Dhaka has been ranked the top city in the world to face the highest climate change risks in the coming years.
The Bangladesh capital came top in the ranking of 50 cities by Maplecroft, a British firm specialising in risk analysis, as the changing temperatures and weather systems are forecast to take hold in the country in the coming decades.
Maplecroft's Climate Change Vulnerability Index (CCVI) classifies seven cities as "extreme risk," out of a list of 50 that were chosen for their current and future importance in global business.
Manila was ranked second in the firm's fifth annual "Climate Change and Environmental Risk Atlas 2013", while Bangkok, Yangon, Jakarta, Ho Chi Minh City and Kolkata came third, fourth, fifth, sixth and seventh respectively.
The CCVI looks at exposure to extreme weather events such as drought, cyclones, wildfires and storm surges, which translate into water stress, loss of crops and land lost to the sea.
With a strong economic growth of above 5 percent forecast for countries such as the Philippines, Vietnam, Indonesia and India in the next few years, the relevance of climate change to populations and business in the major commercial centres should not be underplayed, according to Maplecroft.

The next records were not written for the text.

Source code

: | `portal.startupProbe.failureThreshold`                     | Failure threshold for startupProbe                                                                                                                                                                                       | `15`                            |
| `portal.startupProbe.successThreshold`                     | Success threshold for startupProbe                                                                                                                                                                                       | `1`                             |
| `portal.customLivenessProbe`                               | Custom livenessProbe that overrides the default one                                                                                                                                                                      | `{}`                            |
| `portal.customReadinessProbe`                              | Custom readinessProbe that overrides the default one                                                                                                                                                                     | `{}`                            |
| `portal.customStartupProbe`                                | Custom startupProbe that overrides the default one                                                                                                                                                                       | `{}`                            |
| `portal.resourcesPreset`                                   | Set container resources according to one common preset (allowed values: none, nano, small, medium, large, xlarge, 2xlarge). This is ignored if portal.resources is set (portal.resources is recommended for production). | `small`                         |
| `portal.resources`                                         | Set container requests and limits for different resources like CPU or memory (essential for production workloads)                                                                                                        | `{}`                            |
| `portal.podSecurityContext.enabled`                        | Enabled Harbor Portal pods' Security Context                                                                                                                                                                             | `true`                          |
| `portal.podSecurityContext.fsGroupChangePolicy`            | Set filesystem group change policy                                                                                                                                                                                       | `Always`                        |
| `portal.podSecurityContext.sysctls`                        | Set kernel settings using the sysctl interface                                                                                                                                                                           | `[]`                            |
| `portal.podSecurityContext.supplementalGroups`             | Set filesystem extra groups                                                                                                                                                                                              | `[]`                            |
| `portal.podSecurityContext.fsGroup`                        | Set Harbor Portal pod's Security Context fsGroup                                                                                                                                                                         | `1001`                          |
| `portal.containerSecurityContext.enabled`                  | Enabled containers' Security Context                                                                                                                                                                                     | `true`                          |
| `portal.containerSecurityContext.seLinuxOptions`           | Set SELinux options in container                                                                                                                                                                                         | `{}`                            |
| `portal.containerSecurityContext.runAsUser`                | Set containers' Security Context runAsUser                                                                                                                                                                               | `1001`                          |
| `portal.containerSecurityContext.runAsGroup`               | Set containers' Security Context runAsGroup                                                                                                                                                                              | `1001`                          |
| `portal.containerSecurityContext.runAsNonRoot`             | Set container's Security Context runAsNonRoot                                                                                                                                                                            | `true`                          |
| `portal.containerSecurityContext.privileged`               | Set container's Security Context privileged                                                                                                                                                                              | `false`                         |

The firm said extreme risk cities may see an increase in frequency and severity of key hydrological and meteorological events.
A further 19 cities are classed as " high risk" in the CCVI, including the important commercial centres of Mumbai (8) and Delhi (20) in India; Lagos, Nigeria (10); Johannesburg, South Africa (13); Rio de Janeiro, Brazil (21); and Hong Kong (14), Guangzhou (18), Shenzhen (19), Wuhan (23) and Shanghai in China (24).
New York, which took the full brunt of Superstorm Sandy, is ranked 41 of the 50 cities. Despite the city's exposure to natural hazards, it is only categorised as "medium risk" due to the USA's ability to adapt to a major climatic event.
Chicago, London, St Petersburg, Paris and Madrid, meanwhile, are the only five cities classified as "low risk".
Maplecroft said multinational companies operating in the Asian growth economies will be exposed to spiralling environmental risks.
“As global corporations expand into the emerging growth markets, their operations and supply chains will become exposed to a complex set of climate risks that have the potential to disrupt business continuity,” said Helen Hodge, head of Maps and Indices at Maplecroft.
“It is essential for them to identify where suppliers, assets and personnel are most at risk and plan for the long term.”
Maplecroft is a global risk and strategy consulting firm based in Bath, the UK. Its work includes analysing key political, economic, social and environmental risks impacting global business and investment.